You can see that the white lines tend to be represented by small groups of disconnected white pixels.  It is only when you get a really big white line that you get long sections of white pixels.  And the small groups of pixels seem to be in repeating patterns. For example in the above image, the last group of pixels in the last line is repeated earlier in that line, as well as in the line above it.

So it looks like, if we scan the images for small groups of white pixels -- say something that would fit in an 8x8 square, and count how many times those patterns are repeated in the images, then we can take the most common ones and when we find them in an image, fill them n with black.

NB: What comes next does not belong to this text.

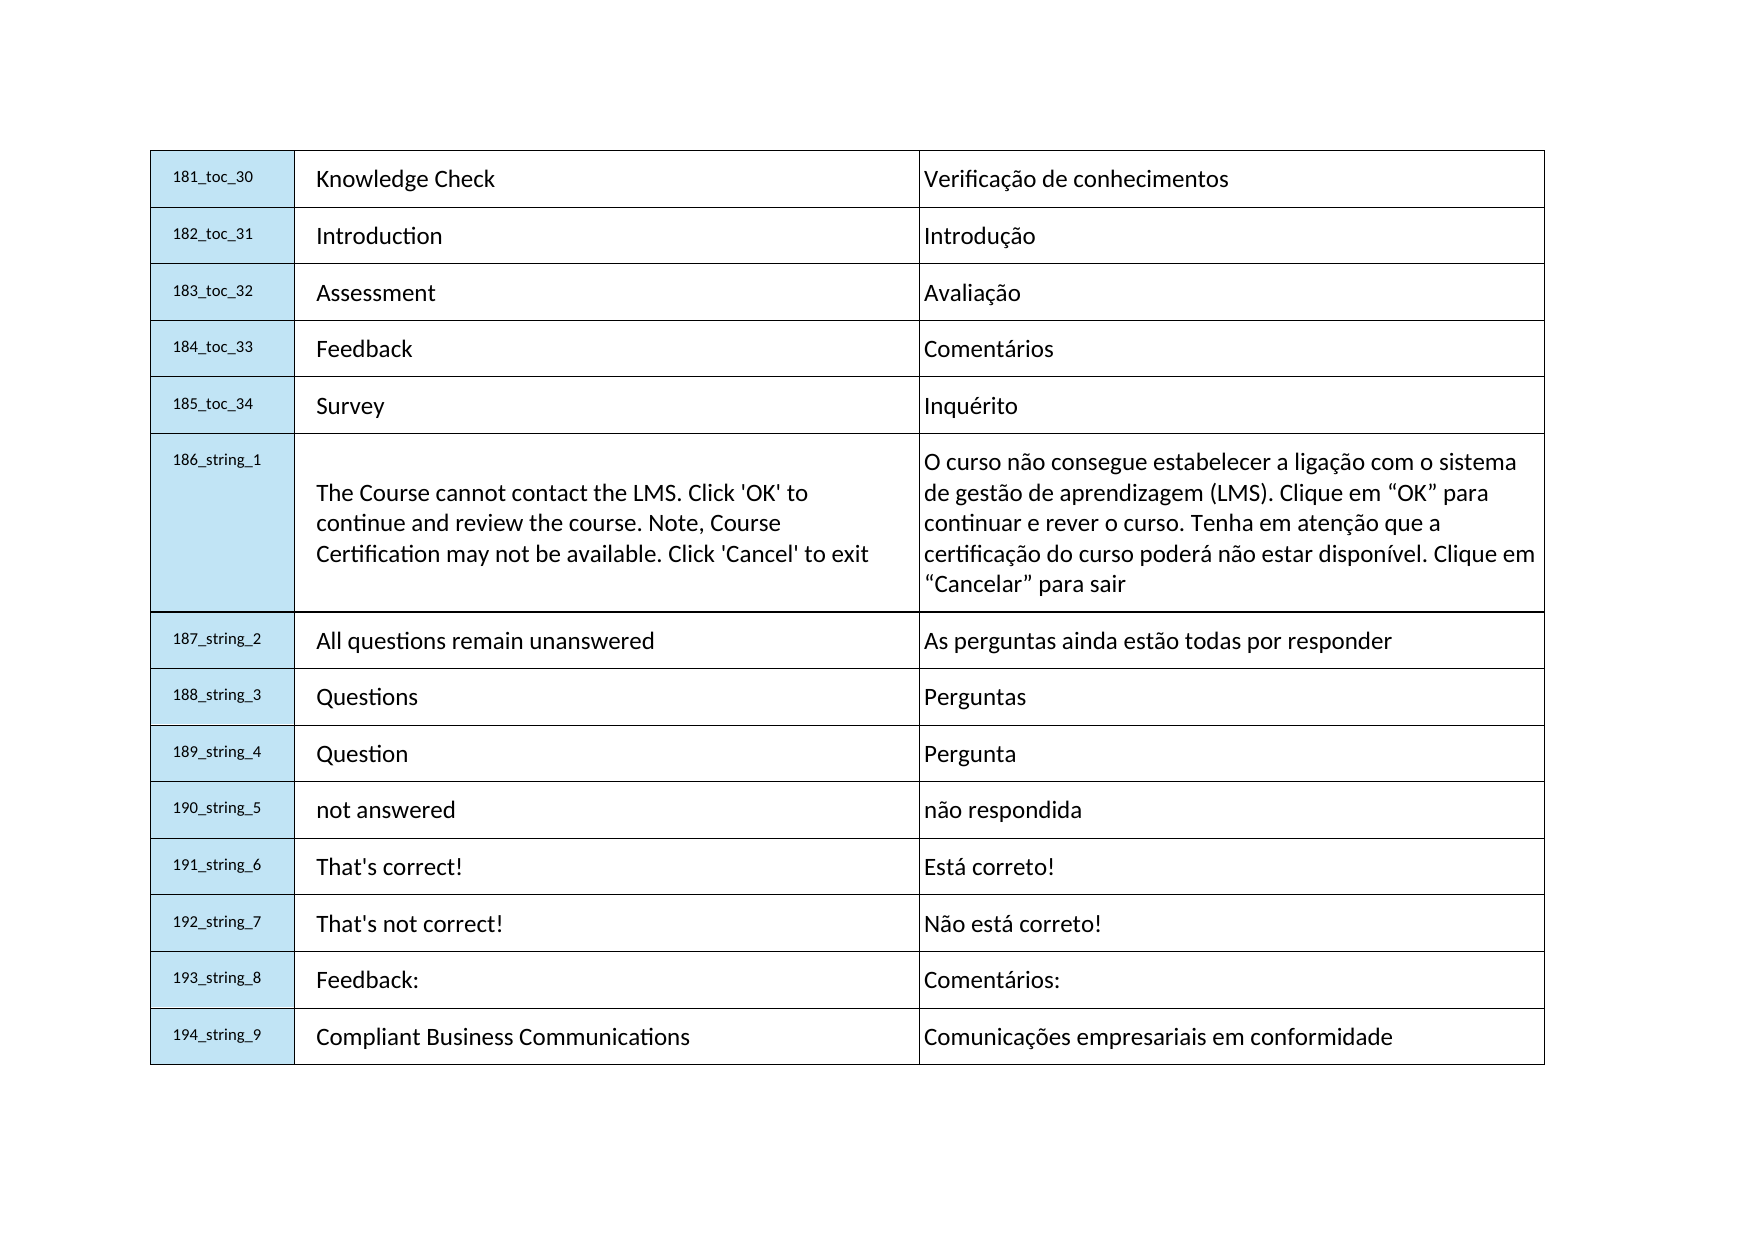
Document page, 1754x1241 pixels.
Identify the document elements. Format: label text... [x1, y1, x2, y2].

In fact we can use the partially fixed images from using the Hough transform and diff them with the original images to get just bits that we believe are in little white lines.  From that we can produce a list of the most frequent patterns, and then use those patterns on the original images to find a larger set of little white lines.

Writing a program to find the patterns, produces thousands of potential patterns, but looking at the frequencies, most patterns occur in just a few places -- less than 10.  There are 776 patterns of more than 10 occurrences, and they are no bigger than 7x7.

A second program can find those patterns.  The pattern is all white, but we believe it should be black.  To observe what we are finding, we set the pixels to green.  This produces an output file like:

Notice that a lot of the previous white lines have been filled in.  Not all of the line is filled in, since we are requiring each pattern to be white pixels surrounded by black pixels.  If the white pixels are too close, we do not replace them.  And if the white line is just too big, we don't find anything at all.  And if the white line goes thru a vertical black line, just leaving a gap in the black line, we miss that too.

But if we now use these green pixels to drive a Hough transform, we may be able to better identify the lines, and then go back and fill in the missing white pixels.  We will try that next.

Oh, and if we just count the number of green pixels on a page and plot that, ordered by the number of pixels, tagging each file with it's file name, it becomes clear that the problem is almost exclusively with the odd pages (the back sides) and not the even pages.


The sudden jump in the number of green pixels is from 20K green pixels for p128 to 40K green pixels for p019.  All of the even pages are below p128, and all of the odd pages (except one) are above p019.  The exception is p001 which has no green pixels.  p001 is the copyright page, which we had to process by hand to make visible.

But even the even pages can have thousands of green pixels, which when looked at closely show a lower level of the same photocopy problem.  So our techniques will be applied to all the pages.